Updated from 7:57 a.m. EST

UPS ( UPS) said fourth-quarter earnings rose, but it called for slower domestic growth in 2007, particularly in its premium overnight delivery segment.

The Atlanta-based package deliverer made $1.13 billion, or $1.04 a share, for the quarter ended Dec. 31, up from the year-ago $1.05 billion, or 95 cents a share. Revenue rose 5.6% from last year to $12.62 billion.

Analysts surveyed by Thomson Financial were looking for a $1.04-a-share profit on sales of $12.87 billion.

While international growth remains strong, the U.S. economy is slowing, meaning that "2007 will be a challenging year for the domestic operation," CFO Scott Davis said on a conference call.

"The premium products are not growing the first half of the year, putting pressure on domestic results ," Davis said. "Our best margin products are the next-day air products, and when you don't have much growth in those products, it puts more pressure on the margins than it would from the ground side."

UPS shares were trading down 3.1% at $71.34.

The company called for 6% to 10% earnings-per-share growth this year, below its historic rate of 13% to 14%, putting profits at $4.10 to $4.25 a share.

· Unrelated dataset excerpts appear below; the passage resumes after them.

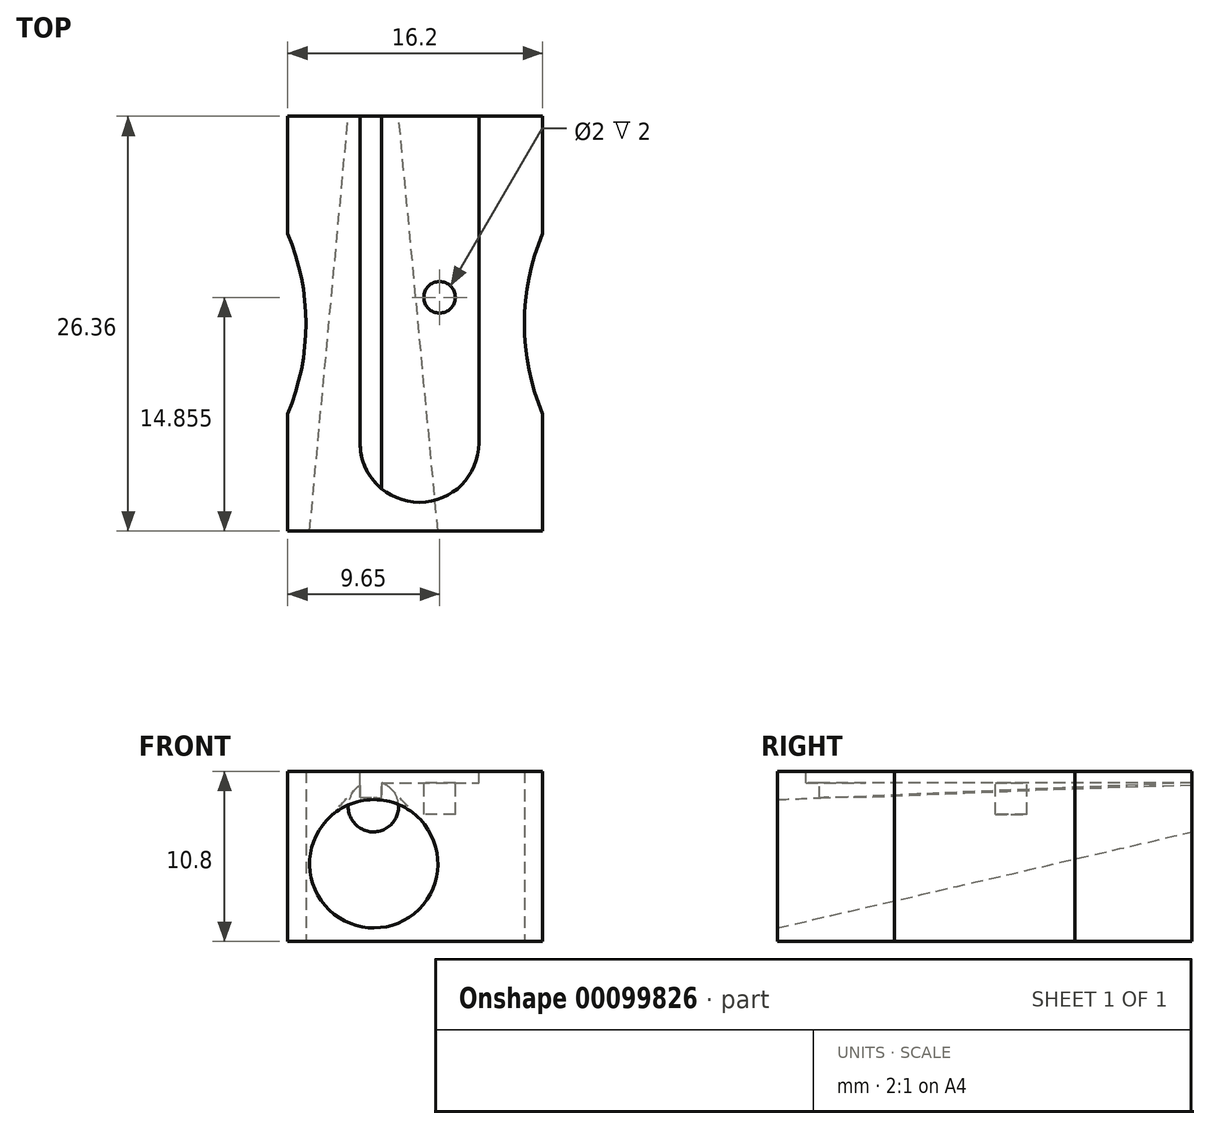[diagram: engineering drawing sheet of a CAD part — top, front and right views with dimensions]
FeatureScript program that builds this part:
annotation { "Feature Type Name" : "Feature", "Feature Type Description" : "" }
export const myFeature = defineFeature(function(context is Context, id is Id, definition is map)
    precondition{}
    {
        {
            var Q0;
            Q0=qCreatedBy(makeId("Top.planeOp"),FACE);
            var sketch = newSketch(context, id + "F0", { "sketchPlane" : qUnion([Q0])});
            skLineSegment(sketch, "E0.bottom", {"start": v(-8.1, 13.17) * mm, "end": v(0, 13.17) * mm});
            skLineSegment(sketch, "E0.top", {"start": v(-8.1, -13.17) * mm, "end": v(0, -13.17) * mm});
            skLineSegment(sketch, "E0.left", {"start": v(-8.1, 13.18) * mm, "end": v(-8.1, 5.73) * mm});
            skLineSegment(sketch, "E1", {"start": v(-6.94, 0) * mm, "end": v(0, 0) * mm});
            skArc(sketch, "E2", {"start": v(-8.1, -5.73) * mm, "mid": v(-6.94, 0) * mm, "end": v(-8.1, 5.73) * mm});
            skLineSegment(sketch, "E3.trimOffspring", {"start": v(-8.1, -5.73) * mm, "end": v(-8.1, -13.18) * mm});
            skPoint(sketch, "E4.orphan", {"position": v(-8.1, 0) * mm});
            skLineSegment(sketch, "E5", {"start": v(0, 13.17) * mm, "end": v(0, -13.17) * mm});
            skPoint(sketch, "E6.orphan", {"position": v(8.56, 13.17) * mm});
            skPoint(sketch, "E0.right.start.orphan", {"position": v(8.56, 0) * mm});
            skPoint(sketch, "E7.orphan", {"position": v(8.56, -13.17) * mm});
            skSolve(sketch);
        }
        {
            var Q0;
            Q0 = qSketchRegion(id + "F0", true);
            extrude(context, id + "F1", {"entities" : qUnion([Q0]), "depth" : 10.8 * mm});
        }
        {
            var Q0;
            Q0=makeQuery(id+"F1.opExtrude","SWEPT_BODY",BODY,{"disambiguationData":[OSD([sQuery(id+"F0.wireOp",EDGE,"E0.bottom"),sQuery(id+"F0.wireOp",EDGE,"E0.top"),sQuery(id+"F0.wireOp",EDGE,"E0.left"),sQuery(id+"F0.wireOp",EDGE,"E2"),sQuery(id+"F0.wireOp",EDGE,"E3.trimOffspring"),sQuery(id+"F0.wireOp",EDGE,"E5")])]});
            var Q1;
            Q1=qCreatedBy(makeId("Right.planeOp"),FACE);
            mirror(context, id + "F2", {"operationType" : NewBodyOperationType.ADD, "entities" : qUnion([Q0]), "mirrorPlane" : qUnion([Q1])});
        }
        {
            var Q0;
            {var subQ0=makeQuery(id+"F1.opExtrude","CAP_FACE",FACE,{"disambiguationData":[OSD([sQuery(id+"F0.wireOp",EDGE,"E0.bottom"),sQuery(id+"F0.wireOp",EDGE,"E0.top"),sQuery(id+"F0.wireOp",EDGE,"E0.left"),sQuery(id+"F0.wireOp",EDGE,"E2"),sQuery(id+"F0.wireOp",EDGE,"E3.trimOffspring"),sQuery(id+"F0.wireOp",EDGE,"E5")])],"isStart":false});Q0=makeQuery(id+"F2.boolean.opBoolean","MERGE",FACE,{"derivedFrom":[subQ0,makeQuery(id+"F2.opPattern","COPY",FACE,{"derivedFrom":subQ0,"instanceName":"1"})]});}
            var sketch = newSketch(context, id + "F3", { "sketchPlane" : qUnion([Q0])});
            skLineSegment(sketch, "E8", {"start": v(-3.5, 13.17) * mm, "end": v(-3.5, -7.58) * mm});
            skLineSegment(sketch, "E9", {"start": v(4.05, 13.17) * mm, "end": v(4.05, -7.58) * mm});
            skArc(sketch, "E10", {"start": v(-3.5, -7.58) * mm, "mid": v(0.28, -11.35) * mm, "end": v(4.05, -7.58) * mm});
            skSolve(sketch);
        }
        {
            var Q0;
            {var subQ0=makeQuery(id+"F1.opExtrude","SWEPT_FACE",FACE,{"disambiguationData":[OSD([sQuery(id+"F0.wireOp",EDGE,"E0.top")])]});Q0=makeQuery(id+"F2.boolean.opBoolean","MERGE",FACE,{"derivedFrom":[subQ0,makeQuery(id+"F2.opPattern","COPY",FACE,{"derivedFrom":subQ0,"instanceName":"1"})]});}
            var sketch = newSketch(context, id + "F4", { "sketchPlane" : qUnion([Q0])});
            skCircle(sketch, "E11", {"center": v(-2.63, 4.92) * mm, "radius": 4.08 * mm});
            skSolve(sketch);
        }
        {
            var Q0;
            {var subQ0=makeQuery(id+"F1.opExtrude","SWEPT_FACE",FACE,{"disambiguationData":[OSD([sQuery(id+"F0.wireOp",EDGE,"E0.bottom")])]});Q0=makeQuery(id+"F2.boolean.opBoolean","MERGE",FACE,{"derivedFrom":[subQ0,makeQuery(id+"F2.opPattern","COPY",FACE,{"derivedFrom":subQ0,"instanceName":"1"})]});}
            var sketch = newSketch(context, id + "F5", { "sketchPlane" : qUnion([Q0])});
            skCircle(sketch, "E12", {"center": v(2.65, 8.55) * mm, "radius": 1.6 * mm});
            skSolve(sketch);
        }
        {
            var Q1;
            Q1=makeQuery(id+"F5.imprint","IMPRINT",FACE,{"disambiguationData":[TD([[makeQuery(id+"F5.imprint","IMPRINT",EDGE,{"derivedFrom":sQuery(id+"F5.wireOp",EDGE,"E12")}),1.0]])]});
            var Q2;
            Q2=makeQuery(id+"F4.imprint","IMPRINT",FACE,{"disambiguationData":[TD([[makeQuery(id+"F4.imprint","IMPRINT",EDGE,{"derivedFrom":sQuery(id+"F4.wireOp",EDGE,"E11")}),1.0]])]});
            loft(context, id + "F6", {"operationType" : NewBodyOperationType.REMOVE, "sheetProfilesArray" : [{ "sheetProfileEntities" : qUnion([Q1]) }, { "sheetProfileEntities" : qUnion([Q2]) }]});
        }
        {
            var Q0;
            {var subQ0=sQuery(id+"F3.wireOp",EDGE,"E8");Q0=makeQuery(id+"F3.imprint","IMPRINT",FACE,{"disambiguationData":[TD([[makeQuery(id+"F3.imprint","IMPRINT",EDGE,{"derivedFrom":subQ0}),1.0]])]});}
            extrude(context, id + "F7", {"entities" : qUnion([Q0]), "operationType" : NewBodyOperationType.REMOVE, "oppositeDirection" : true, "depth" : 0.74 * mm});
        }
        {
            var Q0;
            Q0=makeQuery(id+"F7.boolean.opBoolean","COPY",FACE,{"derivedFrom":makeQuery(id+"F7.opExtrude","CAP_FACE",FACE,{"disambiguationData":[OSD([sQuery(id+"F0.wireOp",EDGE,"E0.bottom"),sQuery(id+"F3.wireOp",EDGE,"E8"),sQuery(id+"F3.wireOp",EDGE,"E9"),sQuery(id+"F3.wireOp",EDGE,"E10")])],"isStart":false})});
            var sketch = newSketch(context, id + "F8", { "sketchPlane" : qUnion([Q0])});
            skLineSegment(sketch, "E13", {"start": v(-2.13, 13.17) * mm, "end": v(-2.13, -10.48) * mm});
            skLineSegment(sketch, "E14", {"start": v(-2.13, 13.17) * mm, "end": v(-3.5, 13.17) * mm});
            skLineSegment(sketch, "E15", {"start": v(-3.5, 13.17) * mm, "end": v(-3.5, -7.58) * mm});
            skArc(sketch, "E16", {"start": v(-3.5, -7.58) * mm, "mid": v(-3.14, -9.18) * mm, "end": v(-2.13, -10.48) * mm});
            skSolve(sketch);
        }
        {
            var Q0;
            {var subQ0=sQuery(id+"F8.wireOp",EDGE,"E13");Q0=makeQuery(id+"F8.imprint","IMPRINT",FACE,{"disambiguationData":[TD([[makeQuery(id+"F8.imprint","IMPRINT",EDGE,{"derivedFrom":subQ0}),1.0]])]});}
            var sketch = newSketch(context, id + "F9", { "sketchPlane" : qUnion([Q0])});
            skCircle(sketch, "E17", {"center": v(1.55, 1.67) * mm, "radius": 1 * mm});
            skSolve(sketch);
        }
        {
            var Q0;
            Q0 = qSketchRegion(id + "F9", true);
            extrude(context, id + "F10", {"entities" : qUnion([Q0]), "operationType" : NewBodyOperationType.REMOVE, "oppositeDirection" : true, "depth" : 2 * mm});
        }
        {
            var Q0;
            Q0 = qSketchRegion(id + "F8", true);
            extrude(context, id + "F11", {"entities" : qUnion([Q0]), "operationType" : NewBodyOperationType.REMOVE, "oppositeDirection" : true, "depth" : 1.5 * mm});
        }
    });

Last year, UPS earned $3.86.

For the first quarter, UPS projected earnings of 94 cents to 98 cents a share. Analysts were looking for 98 cents for the quarter and $4.27 for the year.

Davis said the company's outlook is based largely on consensus projections that the economy will grow by 2% to 3% in the first two or three quarters.

"We're not a leading indicator," he said. The company's growth will slow because industrial production will cool down, he said, even though UPS growth and U.S. small-package growth have historically outperformed the economy.

UPS will also suffer from tough first-quarter comparisons, he noted. In the first quarter of 2006, net income rose 10.5% and revenue climbed 16.5%.

The company ended the quarter with nearly $2 billion in cash and marketable securities. Davis said the company's "first choice is to reinvest," particularly in international package-delivery opportunities, but that an evaluation of increased dividends or share repurchase is "clearly something on the front burner for us."

During the quarter, operating profits in the international package division rose 19% to $514 million. Revenue rose 9.9% to $2.44 billion. Operating margin was 21%, up from 19.4%.

But in the U.S. package unit, operating margin was flat at 15.9%. The division produced revenue of $8.13 billion and an operating profit of $1.3 billion, up from $1.24 billion last year.

The supply chain and freight division lost $1 million, compared with a profit of $43 million a year earlier, as demand softened for less-than-truckload freight. Revenue rose 7.9% to $2.06 billion.